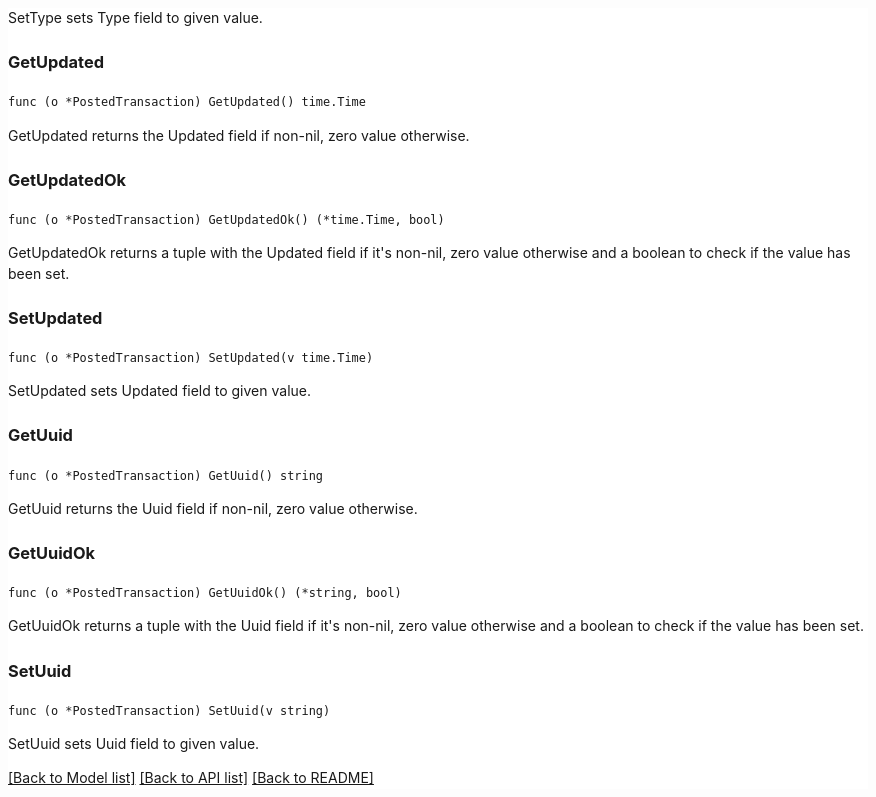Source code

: SetType sets Type field to given value.


### GetUpdated

`func (o *PostedTransaction) GetUpdated() time.Time`

GetUpdated returns the Updated field if non-nil, zero value otherwise.

### GetUpdatedOk

`func (o *PostedTransaction) GetUpdatedOk() (*time.Time, bool)`

GetUpdatedOk returns a tuple with the Updated field if it's non-nil, zero value otherwise
and a boolean to check if the value has been set.

### SetUpdated

`func (o *PostedTransaction) SetUpdated(v time.Time)`

SetUpdated sets Updated field to given value.


### GetUuid

`func (o *PostedTransaction) GetUuid() string`

GetUuid returns the Uuid field if non-nil, zero value otherwise.

### GetUuidOk

`func (o *PostedTransaction) GetUuidOk() (*string, bool)`

GetUuidOk returns a tuple with the Uuid field if it's non-nil, zero value otherwise
and a boolean to check if the value has been set.

### SetUuid

`func (o *PostedTransaction) SetUuid(v string)`

SetUuid sets Uuid field to given value.



[[Back to Model list]](../README.md#documentation-for-models) [[Back to API list]](../README.md#documentation-for-api-endpoints) [[Back to README]](../README.md)


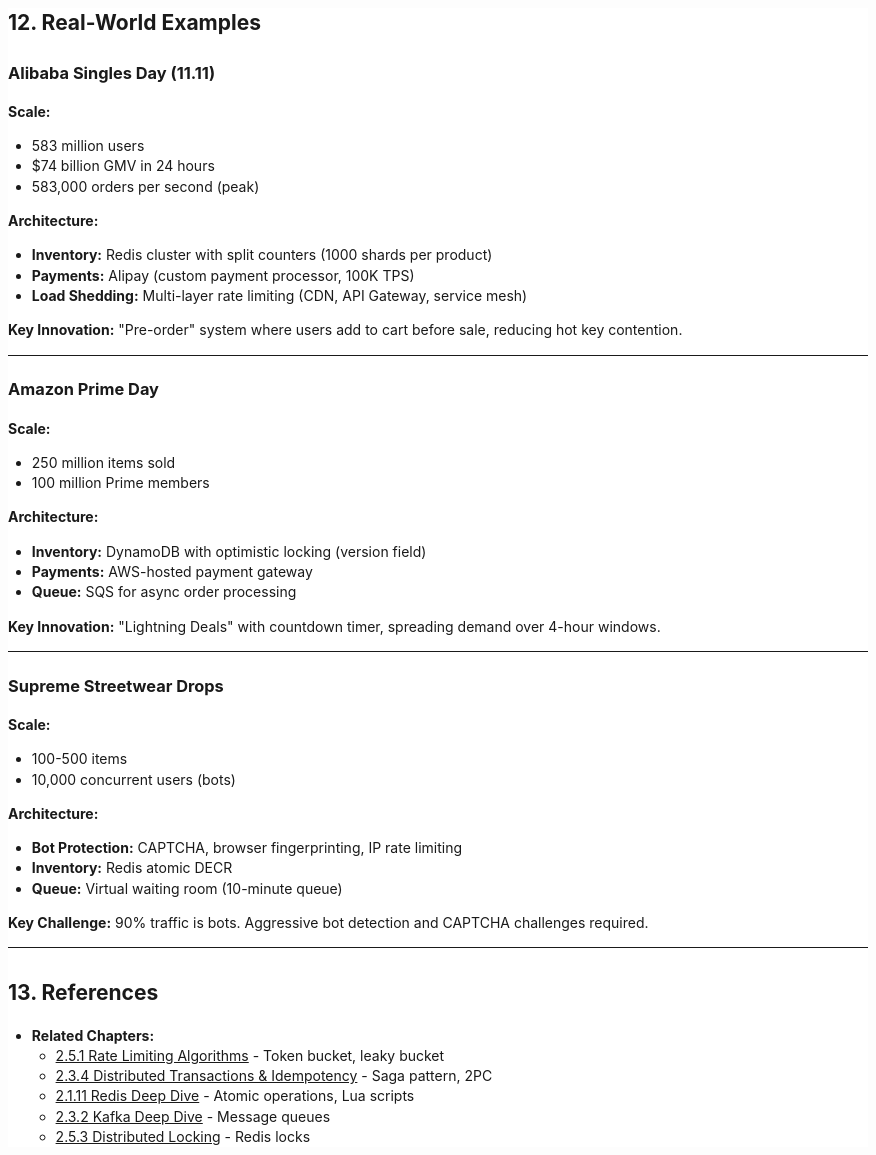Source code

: 
## 12. Real-World Examples

### Alibaba Singles Day (11.11)

**Scale:**
- 583 million users
- $74 billion GMV in 24 hours
- 583,000 orders per second (peak)

**Architecture:**
- **Inventory:** Redis cluster with split counters (1000 shards per product)
- **Payments:** Alipay (custom payment processor, 100K TPS)
- **Load Shedding:** Multi-layer rate limiting (CDN, API Gateway, service mesh)

**Key Innovation:** "Pre-order" system where users add to cart before sale, reducing hot key contention.

---

### Amazon Prime Day

**Scale:**
- 250 million items sold
- 100 million Prime members

**Architecture:**
- **Inventory:** DynamoDB with optimistic locking (version field)
- **Payments:** AWS-hosted payment gateway
- **Queue:** SQS for async order processing

**Key Innovation:** "Lightning Deals" with countdown timer, spreading demand over 4-hour windows.

---

### Supreme Streetwear Drops

**Scale:**
- 100-500 items
- 10,000 concurrent users (bots)

**Architecture:**
- **Bot Protection:** CAPTCHA, browser fingerprinting, IP rate limiting
- **Inventory:** Redis atomic DECR
- **Queue:** Virtual waiting room (10-minute queue)

**Key Challenge:** 90% traffic is bots. Aggressive bot detection and CAPTCHA challenges required.

---

## 13. References

- **Related Chapters:**
  - [2.5.1 Rate Limiting Algorithms](../../02-components/2.5-algorithms/2.5.1-rate-limiting-algorithms.md) - Token bucket, leaky bucket
  - [2.3.4 Distributed Transactions & Idempotency](../../02-components/2.3-messaging-streaming/2.3.4-distributed-transactions-and-idempotency.md) - Saga pattern, 2PC
  - [2.1.11 Redis Deep Dive](../../02-components/2.1-databases/2.1.11-redis-deep-dive.md) - Atomic operations, Lua scripts
  - [2.3.2 Kafka Deep Dive](../../02-components/2.3-messaging-streaming/2.3.2-kafka-deep-dive.md) - Message queues
  - [2.5.3 Distributed Locking](../../02-components/2.5-algorithms/2.5.3-distributed-locking.md) - Redis locks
◇ ◇ ◇ ◇
• Problem description:
Extract every line in the listing above that contains the string "GetUuidOk", copying each one in full.

• Final answer:
### GetUuidOk
`func (o *PostedTransaction) GetUuidOk() (*string, bool)`
GetUuidOk returns a tuple with the Uuid field if it's non-nil, zero value otherwise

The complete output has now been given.